**AIM OF THE TASK**
In the records below, find the line with "right shoulder: (269, 78, 5)" and the line with "right ankle: (276, 641, -15)". Print both exactly, along with every line between them, and no other line.

**THE DATA**

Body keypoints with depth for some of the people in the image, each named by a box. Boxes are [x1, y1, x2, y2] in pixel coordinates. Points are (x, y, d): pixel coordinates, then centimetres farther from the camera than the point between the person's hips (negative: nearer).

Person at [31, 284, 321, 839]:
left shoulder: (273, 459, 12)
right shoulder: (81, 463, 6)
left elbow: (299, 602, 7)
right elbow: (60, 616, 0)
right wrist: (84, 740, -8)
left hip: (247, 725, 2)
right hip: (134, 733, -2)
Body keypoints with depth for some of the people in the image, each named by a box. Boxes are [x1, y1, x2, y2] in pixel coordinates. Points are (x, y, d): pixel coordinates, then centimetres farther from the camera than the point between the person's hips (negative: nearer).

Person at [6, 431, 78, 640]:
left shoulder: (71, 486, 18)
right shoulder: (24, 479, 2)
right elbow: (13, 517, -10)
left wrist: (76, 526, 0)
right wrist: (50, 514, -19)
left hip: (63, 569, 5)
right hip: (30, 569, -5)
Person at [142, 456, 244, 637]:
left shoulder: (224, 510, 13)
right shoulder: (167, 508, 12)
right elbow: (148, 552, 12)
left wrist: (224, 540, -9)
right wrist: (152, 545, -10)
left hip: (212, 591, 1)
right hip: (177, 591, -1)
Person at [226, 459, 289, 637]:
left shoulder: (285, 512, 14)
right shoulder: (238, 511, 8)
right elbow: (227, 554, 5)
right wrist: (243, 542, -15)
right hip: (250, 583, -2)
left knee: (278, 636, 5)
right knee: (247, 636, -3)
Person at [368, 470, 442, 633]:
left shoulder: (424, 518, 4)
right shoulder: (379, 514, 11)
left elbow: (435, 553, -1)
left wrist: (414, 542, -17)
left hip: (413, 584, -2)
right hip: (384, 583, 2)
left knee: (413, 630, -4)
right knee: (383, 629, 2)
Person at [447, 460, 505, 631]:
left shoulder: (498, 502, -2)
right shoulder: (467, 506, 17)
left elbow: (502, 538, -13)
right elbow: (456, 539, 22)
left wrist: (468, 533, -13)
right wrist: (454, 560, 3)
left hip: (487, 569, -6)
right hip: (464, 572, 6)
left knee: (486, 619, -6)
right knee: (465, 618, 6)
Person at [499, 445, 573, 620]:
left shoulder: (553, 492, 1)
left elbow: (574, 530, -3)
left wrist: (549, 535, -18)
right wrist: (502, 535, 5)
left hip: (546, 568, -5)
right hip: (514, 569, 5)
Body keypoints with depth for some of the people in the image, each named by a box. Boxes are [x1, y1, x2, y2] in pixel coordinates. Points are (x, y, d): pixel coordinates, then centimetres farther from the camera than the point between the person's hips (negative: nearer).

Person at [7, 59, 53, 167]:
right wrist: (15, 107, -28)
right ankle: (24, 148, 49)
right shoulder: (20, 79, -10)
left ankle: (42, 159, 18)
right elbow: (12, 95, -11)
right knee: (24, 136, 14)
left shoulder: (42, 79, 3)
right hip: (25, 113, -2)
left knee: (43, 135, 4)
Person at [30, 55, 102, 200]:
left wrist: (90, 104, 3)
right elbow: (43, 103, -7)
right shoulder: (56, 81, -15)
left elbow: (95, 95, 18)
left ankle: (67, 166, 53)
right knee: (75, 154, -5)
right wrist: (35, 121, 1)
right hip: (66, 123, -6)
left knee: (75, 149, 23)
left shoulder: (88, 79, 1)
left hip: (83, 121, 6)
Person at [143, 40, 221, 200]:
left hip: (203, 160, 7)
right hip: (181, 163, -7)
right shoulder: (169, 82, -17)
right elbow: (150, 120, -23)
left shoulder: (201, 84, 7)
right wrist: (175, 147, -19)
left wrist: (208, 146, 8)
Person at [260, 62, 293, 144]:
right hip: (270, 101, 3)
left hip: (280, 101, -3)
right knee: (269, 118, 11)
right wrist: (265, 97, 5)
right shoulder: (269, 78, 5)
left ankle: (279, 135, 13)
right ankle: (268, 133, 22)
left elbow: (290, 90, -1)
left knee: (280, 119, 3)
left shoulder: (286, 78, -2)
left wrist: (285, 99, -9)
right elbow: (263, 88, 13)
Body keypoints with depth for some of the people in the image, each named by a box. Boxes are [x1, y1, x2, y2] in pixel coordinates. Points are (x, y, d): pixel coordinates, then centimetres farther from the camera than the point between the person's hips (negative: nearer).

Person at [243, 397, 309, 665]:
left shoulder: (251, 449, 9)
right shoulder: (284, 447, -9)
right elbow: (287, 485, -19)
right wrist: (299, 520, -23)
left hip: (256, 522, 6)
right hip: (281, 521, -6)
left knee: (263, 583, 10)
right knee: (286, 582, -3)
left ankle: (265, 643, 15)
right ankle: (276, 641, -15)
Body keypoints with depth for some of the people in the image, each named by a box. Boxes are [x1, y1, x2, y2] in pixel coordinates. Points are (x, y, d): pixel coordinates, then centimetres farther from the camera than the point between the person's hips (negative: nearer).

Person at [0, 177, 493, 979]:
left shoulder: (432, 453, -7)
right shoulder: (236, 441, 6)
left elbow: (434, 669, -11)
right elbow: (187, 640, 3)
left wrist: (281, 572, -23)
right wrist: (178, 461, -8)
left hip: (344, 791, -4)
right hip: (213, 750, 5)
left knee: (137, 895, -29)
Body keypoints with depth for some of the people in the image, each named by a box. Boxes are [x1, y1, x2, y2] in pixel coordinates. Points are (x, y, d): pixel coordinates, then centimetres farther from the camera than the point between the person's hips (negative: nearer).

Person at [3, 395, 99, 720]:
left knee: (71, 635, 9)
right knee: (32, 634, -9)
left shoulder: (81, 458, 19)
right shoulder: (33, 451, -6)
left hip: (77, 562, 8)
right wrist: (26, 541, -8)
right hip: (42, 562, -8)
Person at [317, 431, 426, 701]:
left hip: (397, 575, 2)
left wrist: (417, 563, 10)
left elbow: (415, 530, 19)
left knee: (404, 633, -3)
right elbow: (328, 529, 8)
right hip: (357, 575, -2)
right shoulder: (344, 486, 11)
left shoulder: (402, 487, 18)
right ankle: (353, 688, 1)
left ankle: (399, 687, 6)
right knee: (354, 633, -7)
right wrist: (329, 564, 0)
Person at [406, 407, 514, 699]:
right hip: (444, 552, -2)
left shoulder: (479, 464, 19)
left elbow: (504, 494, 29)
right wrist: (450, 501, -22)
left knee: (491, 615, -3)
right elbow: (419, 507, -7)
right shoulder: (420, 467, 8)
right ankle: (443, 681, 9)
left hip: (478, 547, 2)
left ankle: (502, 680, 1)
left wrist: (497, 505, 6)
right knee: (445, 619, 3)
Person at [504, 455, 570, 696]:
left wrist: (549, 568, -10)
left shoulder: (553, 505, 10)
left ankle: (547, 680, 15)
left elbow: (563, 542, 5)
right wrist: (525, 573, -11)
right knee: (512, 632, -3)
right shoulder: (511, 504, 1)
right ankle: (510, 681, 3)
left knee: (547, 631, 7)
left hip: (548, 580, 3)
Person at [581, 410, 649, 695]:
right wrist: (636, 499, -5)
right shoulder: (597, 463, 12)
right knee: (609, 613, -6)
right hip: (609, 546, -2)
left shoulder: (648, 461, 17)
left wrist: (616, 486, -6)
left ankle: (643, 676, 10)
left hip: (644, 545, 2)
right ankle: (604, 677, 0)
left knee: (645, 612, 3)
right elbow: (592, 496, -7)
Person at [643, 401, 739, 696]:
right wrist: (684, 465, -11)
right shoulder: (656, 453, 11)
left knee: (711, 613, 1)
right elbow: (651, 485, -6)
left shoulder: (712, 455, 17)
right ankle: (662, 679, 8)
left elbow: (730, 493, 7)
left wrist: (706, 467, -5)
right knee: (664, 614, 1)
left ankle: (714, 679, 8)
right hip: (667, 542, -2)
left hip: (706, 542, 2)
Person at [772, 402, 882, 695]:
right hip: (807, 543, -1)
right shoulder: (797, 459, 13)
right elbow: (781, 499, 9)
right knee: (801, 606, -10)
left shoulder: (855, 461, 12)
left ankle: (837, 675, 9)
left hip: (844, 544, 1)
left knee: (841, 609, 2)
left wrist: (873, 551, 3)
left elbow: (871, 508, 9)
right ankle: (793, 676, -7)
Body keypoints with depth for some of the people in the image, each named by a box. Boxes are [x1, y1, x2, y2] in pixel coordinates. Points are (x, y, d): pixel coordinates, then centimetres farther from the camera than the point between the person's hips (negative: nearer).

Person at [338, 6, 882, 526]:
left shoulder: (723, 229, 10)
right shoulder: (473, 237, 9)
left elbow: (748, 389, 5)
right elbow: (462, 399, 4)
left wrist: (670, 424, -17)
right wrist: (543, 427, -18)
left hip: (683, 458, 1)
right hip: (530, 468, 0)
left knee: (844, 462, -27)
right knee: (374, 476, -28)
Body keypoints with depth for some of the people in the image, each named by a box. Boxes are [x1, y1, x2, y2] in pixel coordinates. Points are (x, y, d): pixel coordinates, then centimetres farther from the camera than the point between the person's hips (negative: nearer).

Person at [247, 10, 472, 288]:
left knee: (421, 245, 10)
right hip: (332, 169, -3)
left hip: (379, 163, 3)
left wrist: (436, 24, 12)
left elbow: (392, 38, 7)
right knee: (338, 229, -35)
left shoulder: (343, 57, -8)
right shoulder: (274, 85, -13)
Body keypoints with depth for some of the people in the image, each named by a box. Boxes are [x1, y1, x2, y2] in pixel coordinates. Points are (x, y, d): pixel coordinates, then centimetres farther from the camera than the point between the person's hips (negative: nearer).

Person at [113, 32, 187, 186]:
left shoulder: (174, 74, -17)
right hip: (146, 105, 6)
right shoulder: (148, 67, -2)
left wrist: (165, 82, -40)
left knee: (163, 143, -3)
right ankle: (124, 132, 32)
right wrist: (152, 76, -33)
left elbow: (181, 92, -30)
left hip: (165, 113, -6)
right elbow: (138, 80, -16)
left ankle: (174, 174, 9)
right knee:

**RESULT**
right shoulder: (269, 78, 5)
left ankle: (279, 135, 13)
right ankle: (268, 133, 22)
left elbow: (290, 90, -1)
left knee: (280, 119, 3)
left shoulder: (286, 78, -2)
left wrist: (285, 99, -9)
right elbow: (263, 88, 13)
Body keypoints with depth for some of the people in the image, each named by a box. Boxes are [x1, y1, x2, y2] in pixel coordinates. Points are (x, y, d): pixel coordinates, then centimetres farther from the camera than the point between the person's hips (negative: nearer).

Person at [243, 397, 309, 665]:
left shoulder: (251, 449, 9)
right shoulder: (284, 447, -9)
right elbow: (287, 485, -19)
right wrist: (299, 520, -23)
left hip: (256, 522, 6)
right hip: (281, 521, -6)
left knee: (263, 583, 10)
right knee: (286, 582, -3)
left ankle: (265, 643, 15)
right ankle: (276, 641, -15)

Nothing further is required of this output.